Try it
Repeat verbatim the data running from the line containing "renders a pulse" through the line containing "Resp: 96 (%)", including both of those lines.

Records to use
========================
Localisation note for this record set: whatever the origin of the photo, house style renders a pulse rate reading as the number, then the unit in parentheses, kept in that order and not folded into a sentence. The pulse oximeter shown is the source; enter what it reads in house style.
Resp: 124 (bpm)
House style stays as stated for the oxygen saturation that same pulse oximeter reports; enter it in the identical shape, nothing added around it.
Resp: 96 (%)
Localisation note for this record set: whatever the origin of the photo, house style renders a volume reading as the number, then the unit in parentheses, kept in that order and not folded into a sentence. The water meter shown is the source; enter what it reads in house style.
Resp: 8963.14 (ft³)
========================
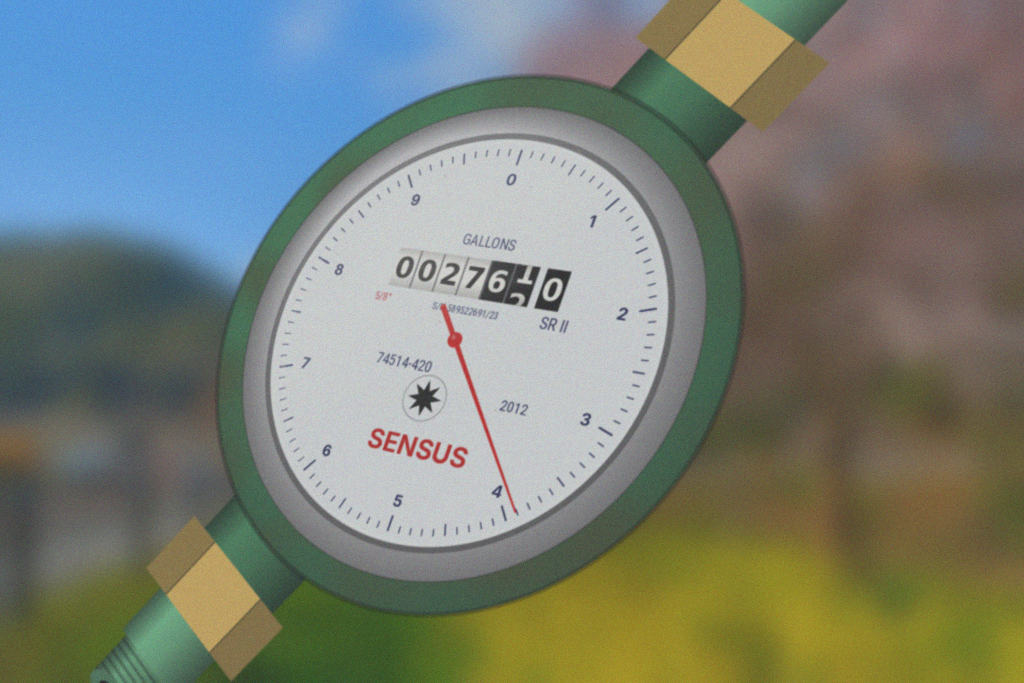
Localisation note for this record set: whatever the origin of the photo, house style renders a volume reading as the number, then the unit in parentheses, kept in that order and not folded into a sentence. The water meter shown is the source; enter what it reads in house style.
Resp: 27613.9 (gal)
========================
Response for this exercise
Localisation note for this record set: whatever the origin of the photo, house style renders a pulse rate reading as the number, then the unit in parentheses, kept in that order and not folded into a sentence. The pulse oximeter shown is the source; enter what it reads in house style.
Resp: 124 (bpm)
House style stays as stated for the oxygen saturation that same pulse oximeter reports; enter it in the identical shape, nothing added around it.
Resp: 96 (%)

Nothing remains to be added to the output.